Me acerqué a la cama quedando al lado diestro de la moja.
Observé a doña Yolanda. Tenía los ojos entreabiertos, danzaban de un lado a otro y de arriba abajo descoordinados. Respiraba con dificultad, tenía la boca abierta, y producía un ronquido áspero que me puso los pelos de punta. Por un instante, sus ojos detuvieron la danza centrándose en los míos, y dio un suspiro profundo, donde contuvo el aire por unos quince segundos antes de expulsarlo. Luego, los ojos continuaron moviéndose de arriba abajo y de un lado a otro.
—Yolandita… —susurré, pero no hubo respuesta. Elevé el tono—: Yolandita, vine a saludarte.
No reaccionó, se encontraba completamente perdida, desorientada, fuera de conciencia. Verla en ese estado resultaba muy difícil. El proceso de su enfermedad estaba siendo tan desgastante, tanto para ella como para quienes la amamos. Nadie quiere ver sufrir a un ser querido, mucho menos perderlo, pero llega ese momento en el que uno acepta que es mejor soltarlos, porque aferrarse, es continuar condenándolos al sufrimiento.
Sujeté su mano, estaba helada.
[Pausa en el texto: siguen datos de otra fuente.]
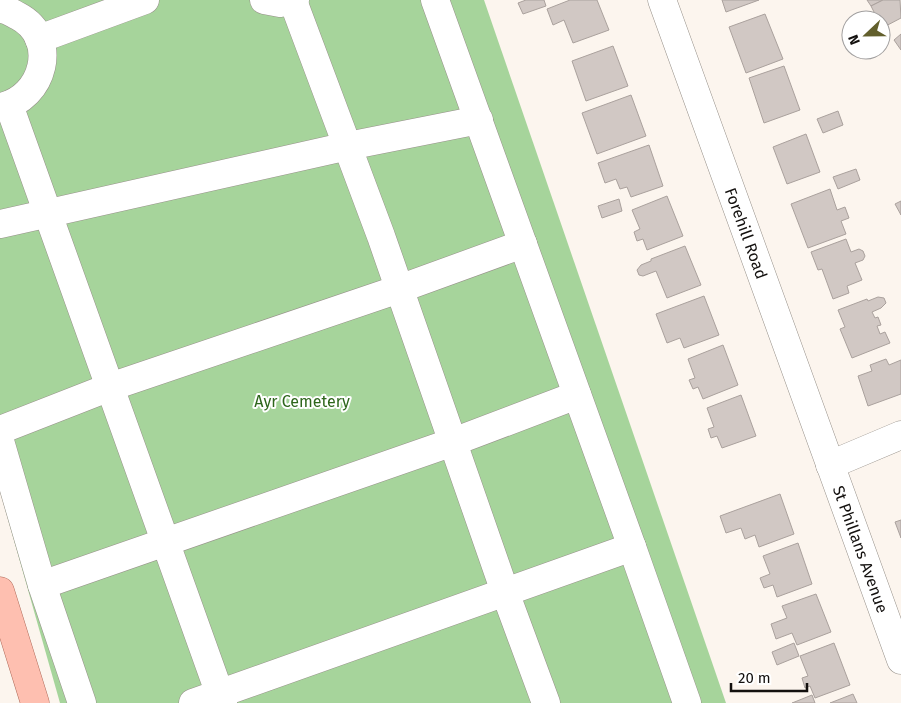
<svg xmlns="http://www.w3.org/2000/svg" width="901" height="703" viewBox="0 0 901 703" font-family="'Fira Sans',sans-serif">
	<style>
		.green { fill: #a6d49b }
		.building { fill: #d1c8c4; stroke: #aaa19d }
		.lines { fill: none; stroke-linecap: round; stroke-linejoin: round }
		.minor-casing { stroke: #97918a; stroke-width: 29 }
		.major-casing { stroke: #ab6655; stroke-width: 29 }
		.minor { stroke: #fff; stroke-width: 28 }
		.major { stroke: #febfb0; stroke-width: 28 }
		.labels { text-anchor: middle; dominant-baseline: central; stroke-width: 4; stroke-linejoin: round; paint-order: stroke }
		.street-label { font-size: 16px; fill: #13100e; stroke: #fff }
		.park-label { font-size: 16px; fill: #2e661c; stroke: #fff }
	</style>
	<rect width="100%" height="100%" fill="#fcf5ee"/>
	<path class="green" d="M 0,0 L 484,0 L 726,703 L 60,703 L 0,491 Z"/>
	<g class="building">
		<path d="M 526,0 L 544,0 L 546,6 L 523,14 L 518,3 Z"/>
		<path d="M 570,0 L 597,0 L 609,30 L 573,43 L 564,20 L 553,25 L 547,9 Z"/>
		<path d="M 722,0 L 759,0 L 726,12 Z"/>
		<path d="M 867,0 L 883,0 L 871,6 Z"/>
		<path d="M 883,0 L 900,0 L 901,18 L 882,28 L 881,20 L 878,20 L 871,6 Z"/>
		<path d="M 765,14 L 783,59 L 746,73 L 729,27 Z"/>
		<path d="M 901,34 L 901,50 L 894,40 Z"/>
		<path d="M 613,46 L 628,86 L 586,101 L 572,61 Z"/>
		<path d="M 784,66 L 800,110 L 764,123 L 749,78 Z"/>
		<path d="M 631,95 L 646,136 L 597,154 L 582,113 Z"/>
		<path d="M 838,111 L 843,125 L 823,133 L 817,119 Z"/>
		<path d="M 806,134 L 820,172 L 787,184 L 773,147 Z"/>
		<path d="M 649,145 L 663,186 L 631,197 L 627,187 L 620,189 L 616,179 L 605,183 L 598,163 Z"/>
		<path d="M 856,169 L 860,180 L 838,189 L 833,177 Z"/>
		<path d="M 830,189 L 837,210 L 845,207 L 849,218 L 841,221 L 846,234 L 808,248 L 791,204 Z"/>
		<path d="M 667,196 L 683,236 L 647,250 L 643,239 L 637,241 L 634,232 L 640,229 L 632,210 Z"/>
		<path d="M 619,199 L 622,211 L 602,218 L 598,206 Z"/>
		<path d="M 901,201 L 901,215 L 895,204 Z"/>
		<path d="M 846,239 L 851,252 L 859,249 L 863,251 L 865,256 L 863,260 L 855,263 L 862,280 L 847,286 L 849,293 L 833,299 L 822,269 L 818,270 L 811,252 Z"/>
		<path d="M 685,246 L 701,285 L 667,298 L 656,271 L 643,276 L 639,275 L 637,270 L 641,265 L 651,261 L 651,259 Z"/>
		<path d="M 704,296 L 719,335 L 684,348 L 680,338 L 667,343 L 656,314 Z"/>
		<path d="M 878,297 L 884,298 L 886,303 L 881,308 L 872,312 L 875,318 L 878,317 L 881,325 L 877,326 L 880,334 L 885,332 L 890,343 L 852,358 L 840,329 L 845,327 L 838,310 L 867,299 L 868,301 Z"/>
		<path d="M 723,345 L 738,385 L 703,399 L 698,387 L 693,389 L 689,380 L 695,378 L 688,359 Z"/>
		<path d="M 886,359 L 889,365 L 901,360 L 901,394 L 868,406 L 858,376 L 872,371 L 870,365 Z"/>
		<path d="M 741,395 L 756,436 L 722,448 L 717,436 L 711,438 L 708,429 L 714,427 L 707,408 Z"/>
		<path d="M 780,494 L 794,534 L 759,547 L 755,535 L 745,539 L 741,528 L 726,533 L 720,516 Z"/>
		<path d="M 901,520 L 901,538 L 895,522 Z"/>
		<path d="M 798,543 L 812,584 L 777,597 L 773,585 L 764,588 L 760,578 L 770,574 L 763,556 Z"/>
		<path d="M 816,594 L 831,632 L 797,645 L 792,633 L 776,639 L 771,624 L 787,618 L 782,606 Z"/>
		<path d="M 794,643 L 799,656 L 777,665 L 772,652 Z"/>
		<path d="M 834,643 L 850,685 L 815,698 L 810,686 L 805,688 L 802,678 L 808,676 L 800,656 Z"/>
		<path d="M 853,694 L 857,703 L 830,703 Z"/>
		<path d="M 812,695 L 815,703 L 792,703 Z"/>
	</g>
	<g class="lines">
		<g class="minor-casing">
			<g id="minor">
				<path d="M 264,0 L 280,3 L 295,0"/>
				<path id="s1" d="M 662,0 L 901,660"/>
				<path d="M 293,1 L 381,236 L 505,592 L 546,703"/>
				<path d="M 0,9 C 7,9 12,13 18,16 C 60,38 44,99 0,107"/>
				<path d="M 39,39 L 145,0"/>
				<path d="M 9,105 L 223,703"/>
				<path d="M 0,224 L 348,146 L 479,120"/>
				<path d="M 0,430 L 110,387 L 399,289 L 523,244"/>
				<path d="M 0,441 L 42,585 L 82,703"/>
				<path d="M 830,465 L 901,435"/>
				<path d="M 632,547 L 687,703"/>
				<path d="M 42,585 L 453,442 L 577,395"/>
				<path d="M 193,703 L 632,547 L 435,0"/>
			</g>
		</g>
		<g class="major-casing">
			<path id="major" d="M 0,591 L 35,703"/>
		</g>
		<use href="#minor" class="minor"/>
		<use href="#major" class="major"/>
	</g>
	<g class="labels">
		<g class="street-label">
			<text stroke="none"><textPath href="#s1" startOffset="248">Forehill Road</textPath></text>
			<text stroke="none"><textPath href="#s1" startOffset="584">St Phillans Avenue</textPath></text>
		</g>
		<g class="park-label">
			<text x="302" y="401">Ayr Cemetery</text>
		</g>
	</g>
	<g transform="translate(866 35) rotate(248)"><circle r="24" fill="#ffffff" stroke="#a19f9f"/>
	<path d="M0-4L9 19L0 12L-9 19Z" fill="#625f2c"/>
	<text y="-8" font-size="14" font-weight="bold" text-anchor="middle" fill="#13100e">N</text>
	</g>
	<path d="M731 683v8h76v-8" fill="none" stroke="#13100e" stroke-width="2.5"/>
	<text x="738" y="683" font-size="15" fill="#13100e" stroke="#ffffff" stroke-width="4" paint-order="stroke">20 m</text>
</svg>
Con cuidado la entrelacé con las mías, proporcionándole un poco de calor, esperé que pudiera sentir mi presencia a su lado. Añoré que, con una sonrisa, o, aunque fuera de forma mínima, me demostrara que era consciente de que yo estaba con ella.
No quería imaginar una vida en la que no estuviera a mi lado, pero debía hacerlo, era parte del proceso de aceptar y soltar para avanzar. La idea de hacerlo resultaba complicada. Dejar atrás a alguien con quien se ha compartido tanto tiempo y aventuras, es un proceso largo, no hay lugar a donde escapar, ni nada que se pueda hacer sin que su recuerdo aparezca. Eso es lo difícil, vivir con la idea de lo que ya no será ni se podrá con esa persona.
No supe porque lo hice, pero comencé a cantar:
“Luna mamita, que me miras desde el cielo,
iluminando siempre mi sendero,
aunque sea de día te ruego,
le digas a Diosito ayude a Yolandita desde lejos,
Luna lunita, mamita preciosa”.
Gimoteando, Jorge salió de la habitación. Rafael lo miró con ojos vidriosos, pero lo dejó marchar sin resistencia alguna. La desgracia ama destruir a las personas, y lo estaba consiguiendo con esta familia, así como logró hacerlo con la mía. Besé la mano de Yolanda, luego, con delicadeza, la dejé sobre su abdomen más inflamado que nunca.
Salí en busca de mi amigo. Fui a su habitación, a la cocina y al corredor, hasta que lo encontré sentado en la acera, al lado del callejón que dividía nuestros hogares. Tenía la espalda recostada a la pared, los brazos rodeaban sus piernas recogidas con las rodillas a la altura de pecho, miraba algún punto fijo en el cielo, quizás una nube. Respiraba pausadamente tratando de controlarse.
Me senté a unos dos metros de él, respetando su espacio. Guardé silencio, porque es sagrado, y muchas veces decimos cosas que están de más. En ocasiones es innecesario decir algo para tratar de dar apoyo, es mejor hacer presencia y acompañar, es más valioso a recibir una palabra que, sin querer, puede terminar afectando más.